For technologically comfortable investors, digital gold may complement rather than replace physical holdings.

Matching the investment to your objectives

There is no universally “best” way to invest in gold. Each option serves a different purpose.

  • Physical bullion may suit investors seeking long-term wealth preservation and direct ownership.
  • Gold ETFs can appeal to those prioritising liquidity and ease of trading.
  • Gold-related stocks may offer higher growth potential but also carry company-specific risks.
  • Digital gold provides accessibility and flexibility, particularly for younger investors or those making smaller, regular investments.

The appropriate choice depends on an investor’s objectives, investment horizon and tolerance for risk.

Common mistakes to avoid

Investors should be cautious about treating gold as a guaranteed path to profits. While it has historically acted as a hedge during periods of uncertainty, its price can also experience significant fluctuations.

Another common mistake is concentrating too much of a portfolio in a single asset class. Gold can play an important diversification role, but most financial advisers recommend it as one component of a broader investment strategy rather than a standalone solution.

Finally, investors should compare premiums, fees and storage arrangements carefully before purchasing physical or digital gold.

The outlook

Demand for gold is likely to remain supported by structural factors, including central bank purchases, geopolitical uncertainty and investor demand for diversification.

At the same time, innovations such as tokenised gold and digital investment platforms are expanding the ways in which individuals can access the precious metal.

For Singapore, the growth of its precious metals ecosystem—from bullion dealers and refiners to wealth managers and digital platforms—means investors have more options than ever before.

Rather than asking whether gold will continue to rise, investors may benefit more from understanding which form of gold ownership best aligns with their financial goals.


Frequently Asked Questions

Is physical gold a good investment in Singapore?

Physical gold can serve as a long-term store of value and portfolio diversifier. Singapore’s GST exemption for qualifying investment-grade precious metals enhances its attractiveness.

Are gold ETFs safer than buying physical gold?

Gold ETFs eliminate storage concerns and offer greater liquidity, but investors own fund units rather than the metal itself.

What is digital gold?

Digital gold enables investors to buy fractional interests in physical bullion through online platforms, often with lower minimum investment amounts.

Should I buy gold stocks instead of gold?
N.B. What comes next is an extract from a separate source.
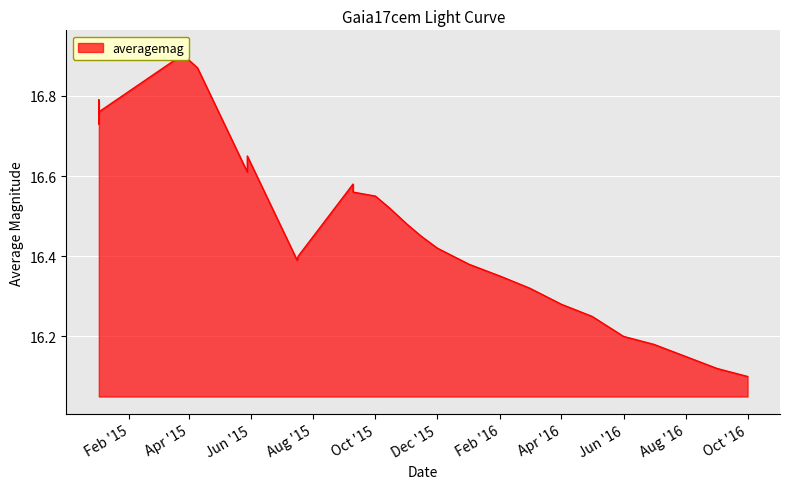

Does the chart display data point markers on the line(s)?

No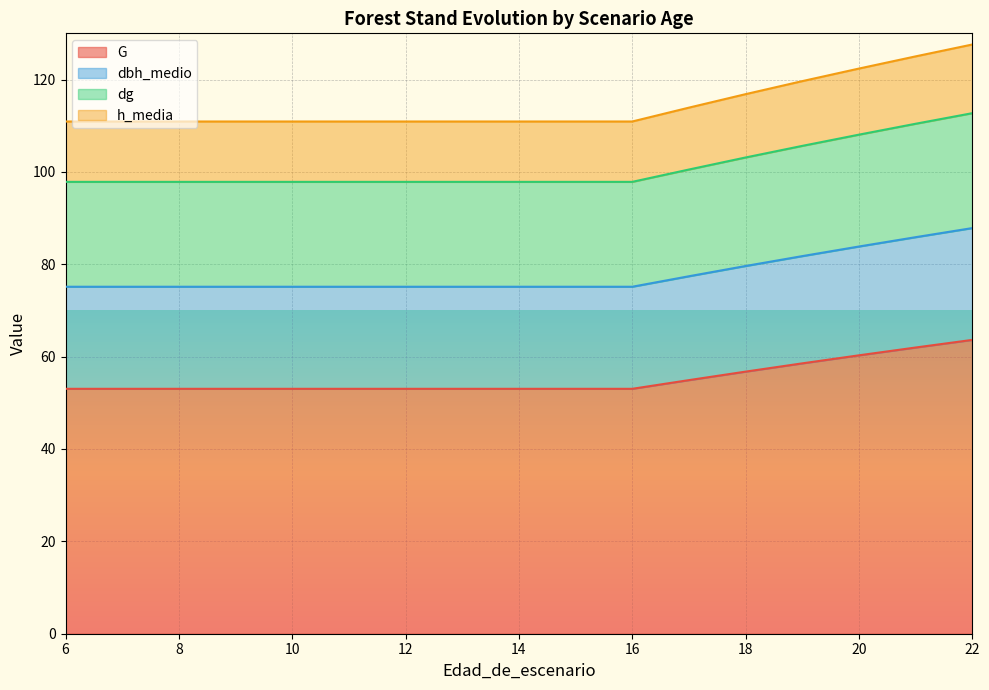

True or false: G and h_media intersect in this chart.

False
Gold-related companies can benefit from rising demand for precious metals, but their share prices are also affected by business performance and market conditions.
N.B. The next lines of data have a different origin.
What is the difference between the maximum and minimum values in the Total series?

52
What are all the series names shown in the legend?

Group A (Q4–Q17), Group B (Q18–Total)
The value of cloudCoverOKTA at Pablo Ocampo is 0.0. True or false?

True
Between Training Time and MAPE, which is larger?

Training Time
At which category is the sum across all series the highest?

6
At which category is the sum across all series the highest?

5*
How much gold should I own?

The appropriate allocation varies according to individual financial circumstances, objectives and risk tolerance. Gold is generally considered one component of a diversified investment portfolio.

Key Takeaway

Gold remains an important tool for diversification and wealth preservation, but there is no one-size-fits-all approach. Whether through physical bullion, ETFs, digital platforms or gold-related stocks, Singapore investors should choose the option that best aligns with their investment objectives, time horizon and appetite for risk, while recognising that each comes with its own opportunities and risks.